Delay in the cytoplasmic IκBα reappearance in response to TNF plus TSA versus TNF treatment. Cytoplasmic and nuclear extracts were prepared from HeLa cells treated with TNF and/or TSA (or untreated) for various times. Equal amounts of proteins were analyzed by Western blotting with antibodies against IκBα, IκBβ, IκBɛ, and p65.

FIG. 5.

The continuous presence of both TNF and TSA is required for the delayed cytoplasmic reappearance of IκBα. HeLa cells were pulsed for 10 min with TSA, TNF, or a combination of both. Medium was then removed after this initial 10-min treatment (i.e., after IκBα disappearance), and the cells were washed twice with PBS and then replenished for the remainder of the 2-h period (i.e., for 1 h 50 min) either with fresh medium or with fresh medium supplemented with TSA, TNF, or both. Cytoplasmic extracts were then prepared and equal amounts of proteins were resolved on 10% SDS-PAGE and immunoblotted with an anti-IκBα antibody. Coomassie blue-stained membrane after immunoblotting (bottom panel) is shown as a loading control.

FIG. 6.

TSA does not affect the activation by TNF of the p38 and ERK MAP kinases.
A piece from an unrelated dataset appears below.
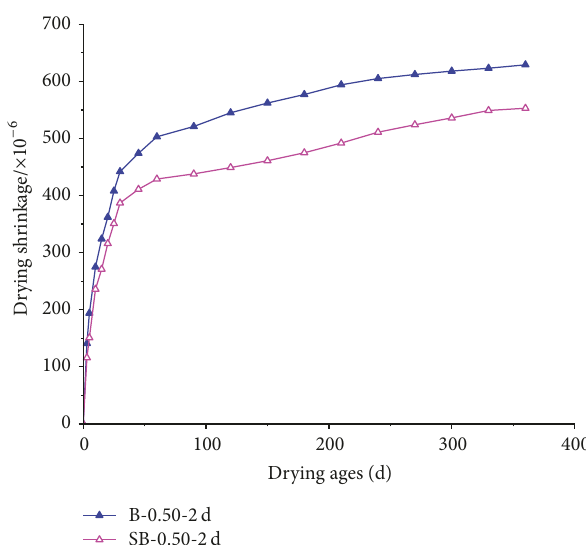
Figure 11: Drying shrinkage of GGBS concrete and SGGBS-GGBS concrete.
Whole-cell extracts were prepared from HeLa cells treated with TNF and/or TSA (or untreated) for various times. Equal amounts of proteins were analyzed by Western blotting with the anti-phospho-p38 or anti-phospho-ERK antibody. Blots were reprobed with anti-p38 or anti-ERK to verify equal loading.

FIG. 7.

The delayed cytoplasmic reappearance of IκBα appears to result from a persistent proteasome-mediated degradation of IκBα. (A) The delayed cytoplasmic reappearance of IκBα is not due to a defect in IκBα mRNA production. Total RNA was isolated from HeLa cells treated with TNF or TNF plus TSA for 2 h (or untreated), and IκBα mRNA was analyzed by RPA with a human IκBα gene-specific riboprobe. GAPDH is shown as loading controls. (B) The delayed cytoplasmic reappearance of IκBα is not due to a nuclear retention of IκBα. HeLa cells were treated with TNF and/or TSA (or untreated) and analyzed by confocal microscopy at the indicated time points. Endogenous IκBα and p65 were localized by indirect immunofluorescence. (C) The delayed cytoplasmic reappearance of IκBα appears to result from a persistent proteasome-mediated degradation of IκBα. Cytoplasmic extracts were prepared from HeLa cells treated for 15 min with TNF and/or TSA as indicated after a 1-h pretreatment with MG132 (25 μM) and then analyzed for the presence of IκBα by Western blotting (top). Cytoplasmic extracts were prepared from HeLa cells treated for 2 h with TNF and/or TSA as indicated. After 30 min of this initial treatment, MG132 (25 μM) was added for the rest of the 2-h period. Extracts were immunoblotted with anti-IκBα (bottom). The Coomassie blue-stained membrane after immunoblotting is shown as a loading control.

FIG. 8.

TSA does not affect proteasome activity in presence or absence of TNF. Cell lysates were prepared from HeLa cells treated with TNF and/or TSA (or untreated) for various times and analyzed for proteasome activity. Chymotrypsin-like and peptidyl glutamyl peptide hydrolase proteasome activities were measured in lysates by using the fluorogenic peptides LLVY-AMC and LLE-NA, respectively. The proteasome inhibitor MG132 (200 μM) was used to ensure that measured activities were due to the proteasome. The mock-treated value at each time point was arbitrarily set to a value of 100%. Values represent the means of triplicate samples.

FIG. 9.

TSA prolongs TNF-induced IKK kinase activity. Endogenous IKK activity was measured in HeLa cells treated with TNF and/or TSA for different periods of time. IKKs were immunoprecipitated with an anti-IKKγ antibody, and associated kinase activity was assayed by using purified GST-IκBα_1-54 fusion protein as a substrate (top). The presence of equal amounts of the IKK catalytic subunit, IKKβ, was confirmed in each sample by Western blotting (bottom). Equivalent GST-IκBα loading was verified by staining the membrane with Coomassie brilliant blue after immunoblotting (data not shown).